Após os incluídos na lista de investigados da Operação Lava Jato darem início a uma preparação ofensiva contra o Ministério Público – responsável pelos pedidos de inquérito contra Renan Calheiros (PMDB-AL) e Eduardo Cunha (PMDB-RJ) -, suscitou-se no Congresso um forte questionamento acerca da real utilidade da essencial instituição permanente.

“É o ladrão que quer ditar se pode ou não a autoridade investigar suas safadezas políticas.
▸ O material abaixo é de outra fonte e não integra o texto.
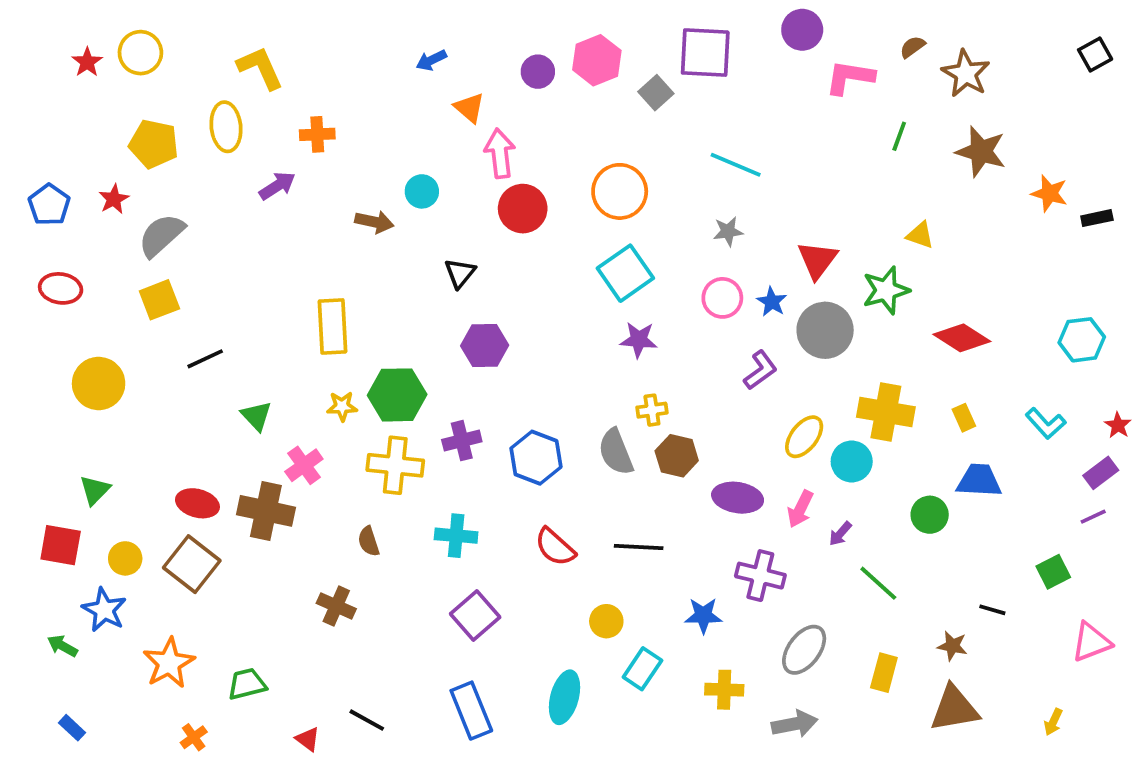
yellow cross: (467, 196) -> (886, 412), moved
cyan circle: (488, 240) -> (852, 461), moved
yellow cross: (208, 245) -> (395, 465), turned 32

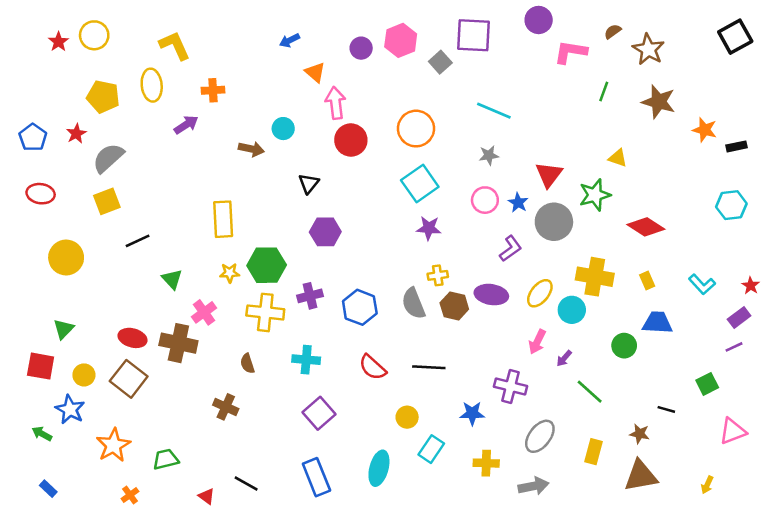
black square: (1095, 55) -> (735, 37), size x1.5
cyan hexagon: (1082, 340) -> (731, 205), moved
purple ellipse: (738, 498) -> (491, 295), moved

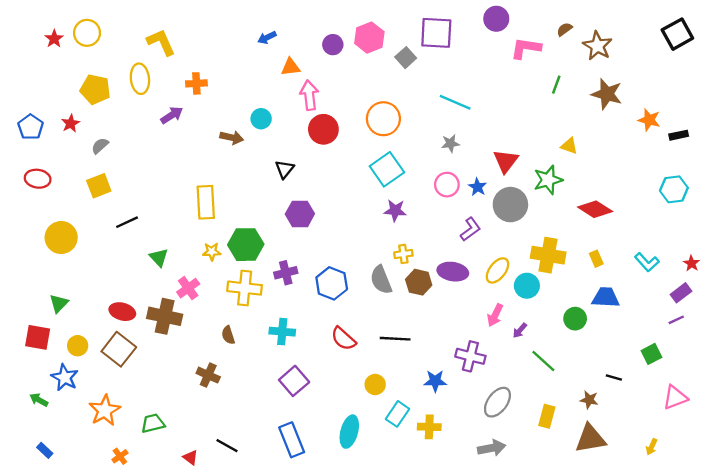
orange triangle: (315, 72) -> (290, 67), turned -48
gray semicircle: (108, 158) -> (100, 146), size x0.6
yellow cross: (486, 463) -> (429, 427), moved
No Brasil, em resumo, o cocô quer enterrar o gato na areia”, afirma Juan Lúcio, cientista político da USP.

Ventila-se por todos os corredores do Palácio do Planalto a possibilidade de ressurreição da Proposta de Emenda Constitucional 37/2011, a famosa PEC 37, que visava, antes da sua derrocada em 2013, a retirada do poder de polícia do Ministério Público, deixando a competência exclusivamente para as polícias federal e civil. Segundo documento anônimo enviado ao e-mail da Presidência da República, a ideia é até 2020 erodir a imagem e os poderes do MP até que se torne inútil aos olhos da opinião pública.